= Beginning of Section =

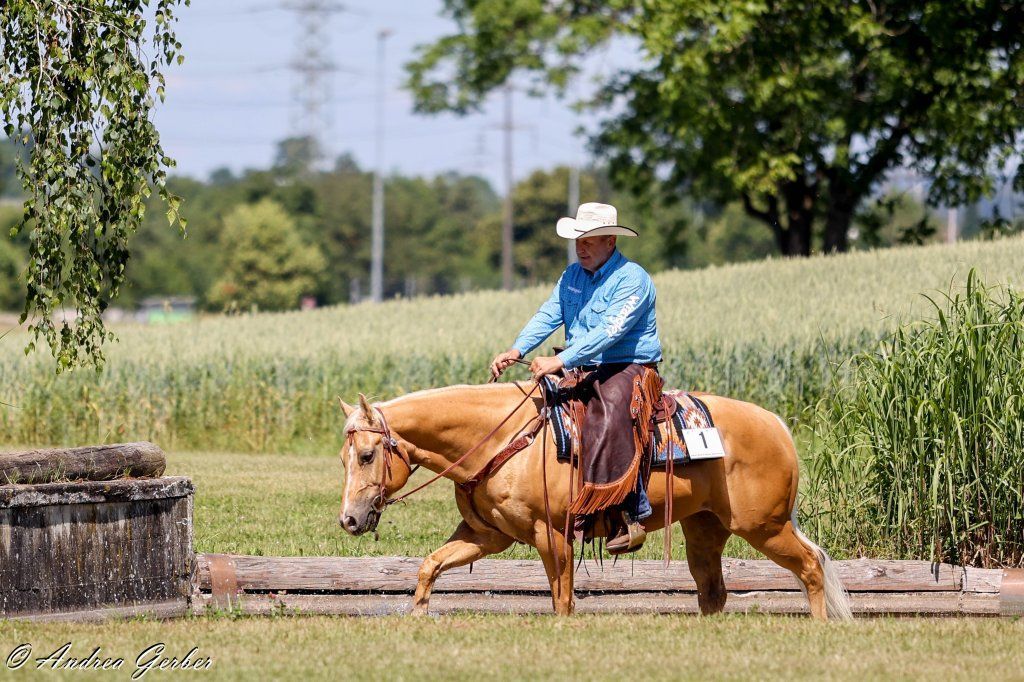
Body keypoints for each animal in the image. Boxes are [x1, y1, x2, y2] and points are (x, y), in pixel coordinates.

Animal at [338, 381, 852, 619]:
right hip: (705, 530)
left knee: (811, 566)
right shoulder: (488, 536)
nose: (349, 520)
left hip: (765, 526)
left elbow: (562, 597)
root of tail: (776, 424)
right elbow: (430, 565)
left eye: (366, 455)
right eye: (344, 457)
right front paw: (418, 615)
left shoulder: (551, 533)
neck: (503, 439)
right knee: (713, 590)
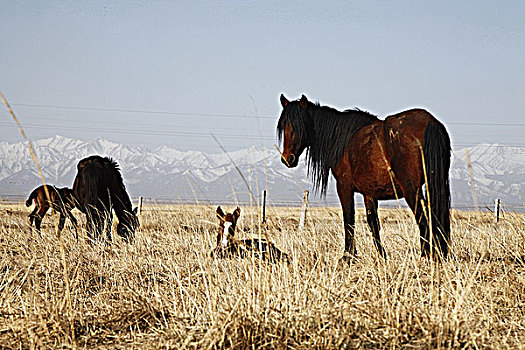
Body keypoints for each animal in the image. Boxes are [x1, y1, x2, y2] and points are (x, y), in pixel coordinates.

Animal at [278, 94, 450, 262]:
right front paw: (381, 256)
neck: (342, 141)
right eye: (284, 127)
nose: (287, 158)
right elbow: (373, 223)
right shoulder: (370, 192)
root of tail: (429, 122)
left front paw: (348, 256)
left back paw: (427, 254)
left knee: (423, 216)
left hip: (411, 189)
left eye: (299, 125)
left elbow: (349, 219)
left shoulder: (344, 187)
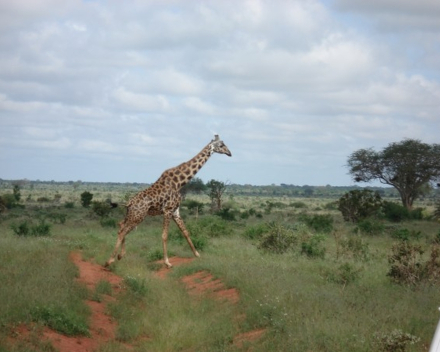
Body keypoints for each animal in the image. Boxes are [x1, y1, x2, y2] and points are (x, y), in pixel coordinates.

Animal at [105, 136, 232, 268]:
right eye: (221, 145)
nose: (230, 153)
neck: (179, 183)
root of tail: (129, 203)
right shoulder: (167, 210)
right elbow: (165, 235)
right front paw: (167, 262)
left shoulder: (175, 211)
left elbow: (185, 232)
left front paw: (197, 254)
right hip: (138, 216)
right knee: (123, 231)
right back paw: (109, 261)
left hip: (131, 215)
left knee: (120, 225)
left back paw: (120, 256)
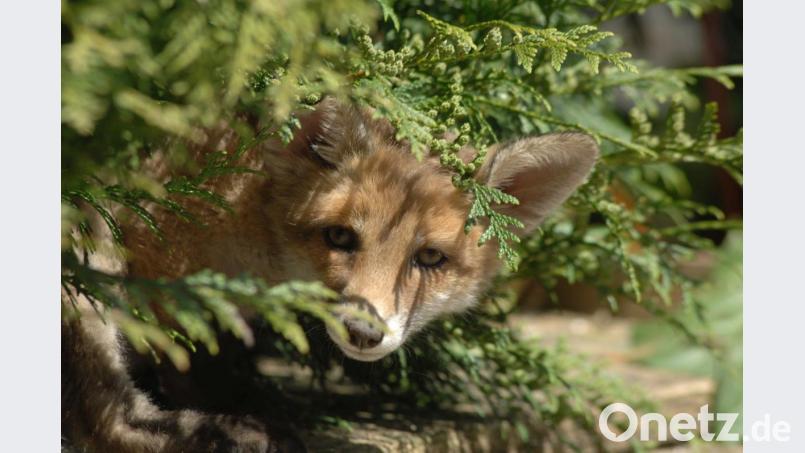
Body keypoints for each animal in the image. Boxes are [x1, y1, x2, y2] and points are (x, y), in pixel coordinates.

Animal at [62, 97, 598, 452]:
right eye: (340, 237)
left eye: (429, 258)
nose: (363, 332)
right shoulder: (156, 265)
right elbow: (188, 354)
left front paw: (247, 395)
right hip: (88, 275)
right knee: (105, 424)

= End of Section =

What is needed is the full material, retyped unchanged, with no pictures in it.

Body keypoints for each animal in the image. Boxes are [x1, y1, x2, y2] and points are (x, y), in pixel coordinates.

Animal at [338, 381, 852, 619]:
right hip: (705, 530)
left knee: (811, 566)
right shoulder: (488, 536)
nose: (349, 520)
left hip: (765, 526)
left elbow: (562, 597)
root of tail: (776, 424)
right elbow: (430, 565)
left eye: (366, 455)
right eye: (344, 457)
right front paw: (418, 615)
left shoulder: (551, 533)
neck: (503, 439)
right knee: (713, 590)
Body keypoints for each animal in the image. Boxes are [x1, y1, x2, y2] and points are (x, y), in pixel coordinates.

Animal at [278, 94, 450, 262]:
right front paw: (381, 256)
neck: (342, 141)
right eye: (284, 127)
nose: (287, 158)
right elbow: (373, 223)
right shoulder: (370, 192)
root of tail: (429, 122)
left front paw: (348, 256)
left back paw: (427, 254)
left knee: (423, 216)
left hip: (411, 189)
left eye: (299, 125)
left elbow: (349, 219)
left shoulder: (344, 187)
Body keypoints for each animal in the image. Boxes are [x1, y1, x2, y2] and points are (x, y), in pixel coordinates.

Animal at [105, 136, 232, 268]:
right eye: (221, 145)
nose: (230, 153)
neck: (179, 183)
root of tail: (129, 203)
right shoulder: (167, 210)
right elbow: (165, 235)
right front paw: (167, 262)
left shoulder: (175, 211)
left elbow: (185, 232)
left front paw: (197, 254)
right hip: (138, 216)
right knee: (123, 231)
right back paw: (109, 261)
left hip: (131, 215)
left knee: (120, 225)
left back paw: (120, 256)
Body keypoints for each animal in the image. Boxes are [x1, y1, x2, y2] and points are (x, y), in pixel coordinates.

Animal at [62, 97, 598, 452]:
right eye: (340, 237)
left eye: (429, 258)
nose: (363, 332)
right shoulder: (156, 265)
right elbow: (188, 354)
left front paw: (247, 395)
right hip: (88, 275)
right knee: (105, 424)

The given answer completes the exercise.